__TASK DETAILS__:
Extract everything from "Conversations were animated" down to "Coryer Staffing Corp." in the business forum article below, copying it word for word.

__DOCUMENT TEXT__:
_ _ _
Conversations were animated and enthusiastic at this year’s Strictly Business Forum in December. It could be the unique venue — this year the event was held at the Clinton Community College Dining Hall/Conference Center on Idaho Avenue, future site of MHAB Recovery Life Skills Community Center. The optimism was palpable in the smaller setting.
Table 6 attendees were:
• Jim Abdallah, Vice President of AEDA, PC
• Kent Backus, VP Regional Banking Manager for Community Bank
• John Bernardi, CEO, United Way of the Adirondack Region, Inc.
• David Coryer, Co-founder/COO of Coryer Staffing Corp.
• Ray DiPasquale, President of Clinton Community College
• Kristy Kennedy, VP of Marketing/Director of Tourism for the North Country Chamber of Commerce
• Deena Giltz McCullough, President/CEO of Northern Insuring Agency
• Ken Parkinson, Executive Director of MHAB Enterprises, LLC
State of the Union – A Look Back at 2018
While some businesses represented at our table had deeply established roots in the community, some were fledglings looking to the future with great anticipation. Ken Parkinson explained that MHAB Enterprises was newly created in 2018. “We are just getting up and running. We are very excited to begin helping people with housing and support services. There is certainly a need in the region.”
_ _ _
__Dataset entries__:
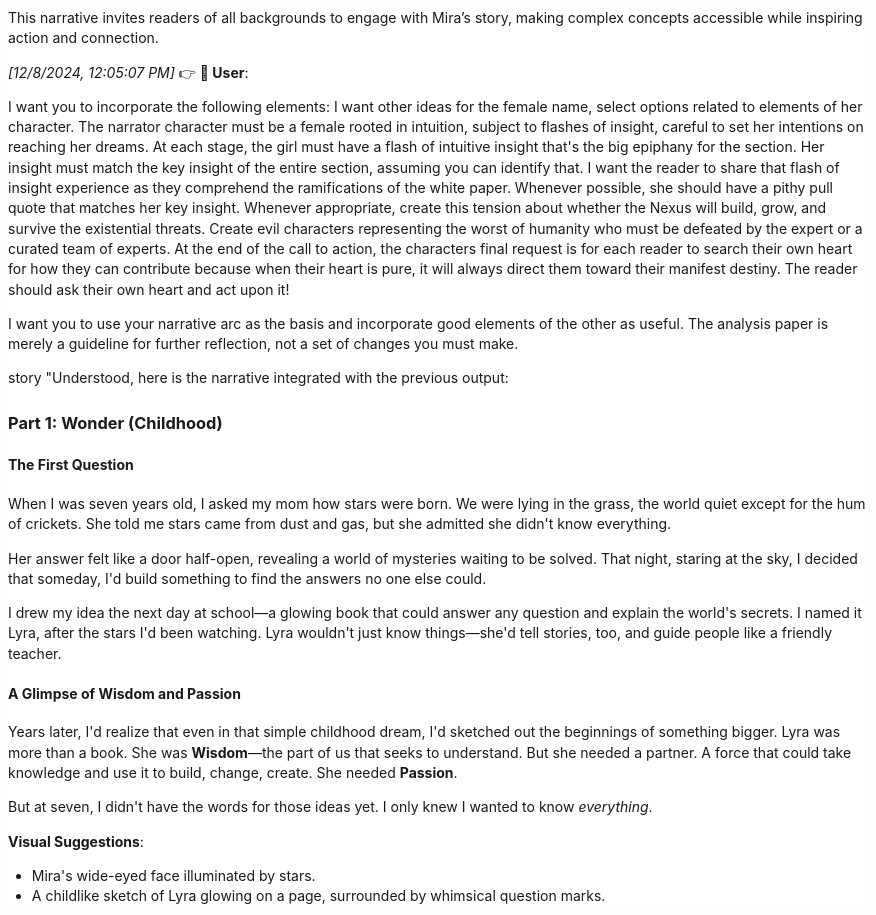 This narrative invites readers of all backgrounds to engage with Mira’s story, making complex concepts accessible while inspiring action and connection.<br>

<i>[12/8/2024, 12:05:07 PM]</i> 👉 <b>👤 User</b>: 

I want you to incorporate the following elements:
I want other ideas for the female name, select options related to elements of her character. The narrator character must be a female rooted in intuition, subject to flashes of insight, careful to set her intentions on reaching her dreams.
At each stage, the girl must have a flash of intuitive insight that's the big epiphany for the section. Her insight must match the key insight of the entire section, assuming you can identify that. I want the reader to share that flash of insight experience as they comprehend the ramifications of the white paper.
Whenever possible, she should have a pithy pull quote that matches her key insight.
Whenever appropriate, create this tension about whether the Nexus will build, grow, and survive the existential threats. Create evil characters representing the worst of humanity who must be defeated by the expert or a curated team of experts.
At the end of the call to action, the characters final request is for each reader to search their own heart for how they can contribute because when their heart is pure, it will always direct them toward their manifest destiny. The reader should ask their own heart and act upon it!

I want you to use your narrative arc as the basis and incorporate good elements of the other as useful. The analysis paper is merely a guideline for further reflection, not a set of changes you must make.

story "Understood, here is the narrative integrated with the previous output:

### Part 1: Wonder (Childhood)

#### The First Question
When I was seven years old, I asked my mom how stars were born. We were lying in the grass, the world quiet except for the hum of crickets. She told me stars came from dust and gas, but she admitted she didn't know everything.

Her answer felt like a door half-open, revealing a world of mysteries waiting to be solved. That night, staring at the sky, I decided that someday, I'd build something to find the answers no one else could.

I drew my idea the next day at school—a glowing book that could answer any question and explain the world's secrets. I named it Lyra, after the stars I'd been watching. Lyra wouldn't just know things—she'd tell stories, too, and guide people like a friendly teacher.

#### A Glimpse of Wisdom and Passion
Years later, I'd realize that even in that simple childhood dream, I'd sketched out the beginnings of something bigger. Lyra was more than a book. She was **Wisdom**—the part of us that seeks to understand. But she needed a partner. A force that could take knowledge and use it to build, change, create. She needed **Passion**.

But at seven, I didn't have the words for those ideas yet. I only knew I wanted to know *everything*.

**Visual Suggestions**:
- Mira's wide-eyed face illuminated by stars.
- A childlike sketch of Lyra glowing on a page, surrounded by whimsical question marks.
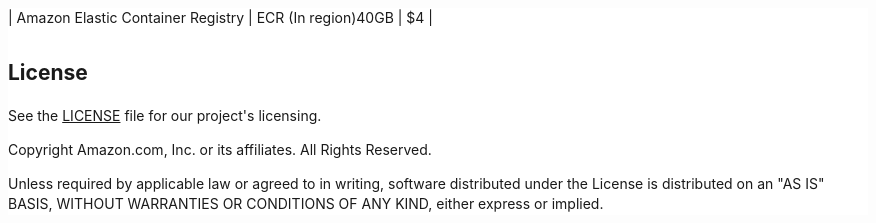 | Amazon Elastic Container Registry | ECR (In region)40GB                                      | $4     |

## License

See the [LICENSE](./LICENSE) file for our project's licensing.

Copyright Amazon.com, Inc. or its affiliates. All Rights Reserved.

Unless required by applicable law or agreed to in writing, software distributed under the License is distributed on an "AS IS" BASIS, WITHOUT WARRANTIES OR CONDITIONS OF ANY KIND, either express or implied.

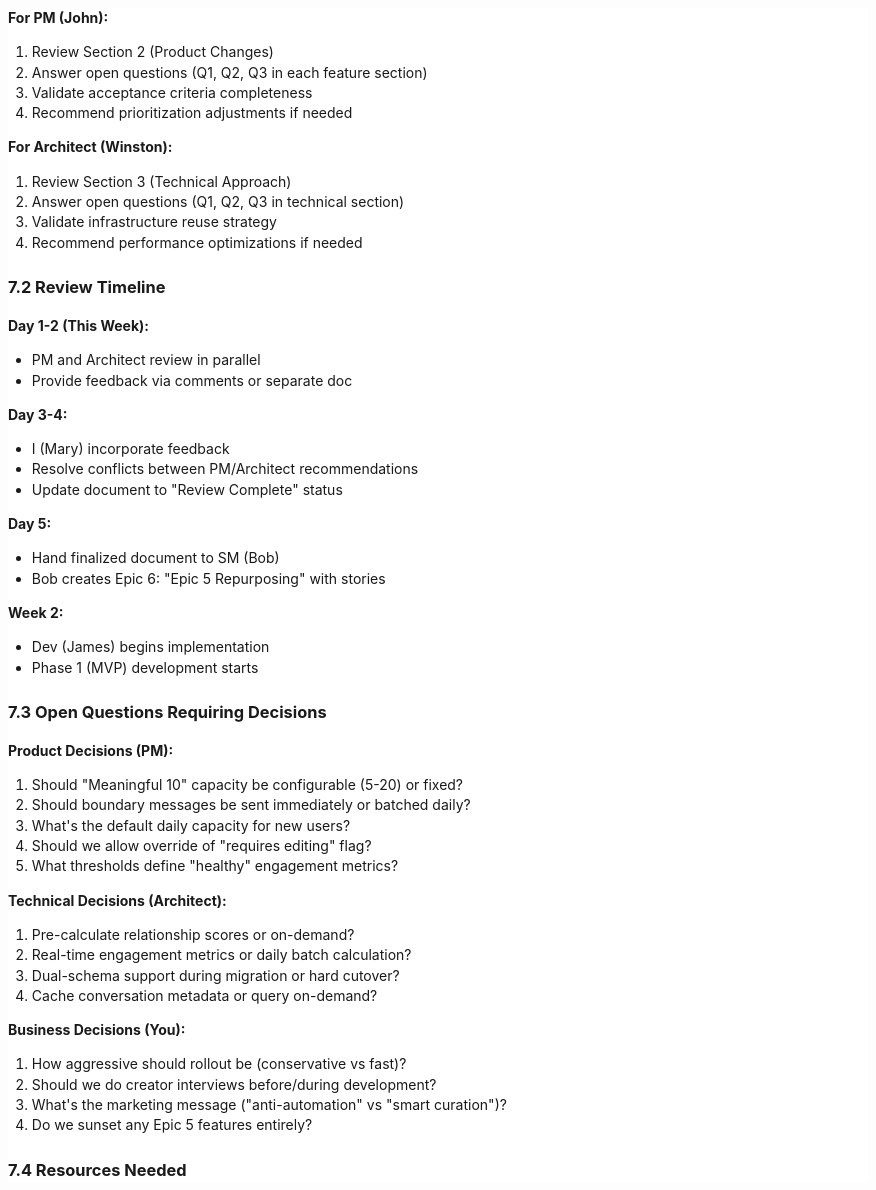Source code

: **For PM (John):**
1. Review Section 2 (Product Changes)
2. Answer open questions (Q1, Q2, Q3 in each feature section)
3. Validate acceptance criteria completeness
4. Recommend prioritization adjustments if needed

**For Architect (Winston):**
1. Review Section 3 (Technical Approach)
2. Answer open questions (Q1, Q2, Q3 in technical section)
3. Validate infrastructure reuse strategy
4. Recommend performance optimizations if needed

### 7.2 Review Timeline

**Day 1-2 (This Week):**
- PM and Architect review in parallel
- Provide feedback via comments or separate doc

**Day 3-4:**
- I (Mary) incorporate feedback
- Resolve conflicts between PM/Architect recommendations
- Update document to "Review Complete" status

**Day 5:**
- Hand finalized document to SM (Bob)
- Bob creates Epic 6: "Epic 5 Repurposing" with stories

**Week 2:**
- Dev (James) begins implementation
- Phase 1 (MVP) development starts

### 7.3 Open Questions Requiring Decisions

**Product Decisions (PM):**
1. Should "Meaningful 10" capacity be configurable (5-20) or fixed?
2. Should boundary messages be sent immediately or batched daily?
3. What's the default daily capacity for new users?
4. Should we allow override of "requires editing" flag?
5. What thresholds define "healthy" engagement metrics?

**Technical Decisions (Architect):**
1. Pre-calculate relationship scores or on-demand?
2. Real-time engagement metrics or daily batch calculation?
3. Dual-schema support during migration or hard cutover?
4. Cache conversation metadata or query on-demand?

**Business Decisions (You):**
1. How aggressive should rollout be (conservative vs fast)?
2. Should we do creator interviews before/during development?
3. What's the marketing message ("anti-automation" vs "smart curation")?
4. Do we sunset any Epic 5 features entirely?

### 7.4 Resources Needed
_ _ _
__TASK OUTPUT__:
Conversations were animated and enthusiastic at this year’s Strictly Business Forum in December. It could be the unique venue — this year the event was held at the Clinton Community College Dining Hall/Conference Center on Idaho Avenue, future site of MHAB Recovery Life Skills Community Center. The optimism was palpable in the smaller setting.
Table 6 attendees were:
• Jim Abdallah, Vice President of AEDA, PC
• Kent Backus, VP Regional Banking Manager for Community Bank
• John Bernardi, CEO, United Way of the Adirondack Region, Inc.
• David Coryer, Co-founder/COO of Coryer Staffing Corp.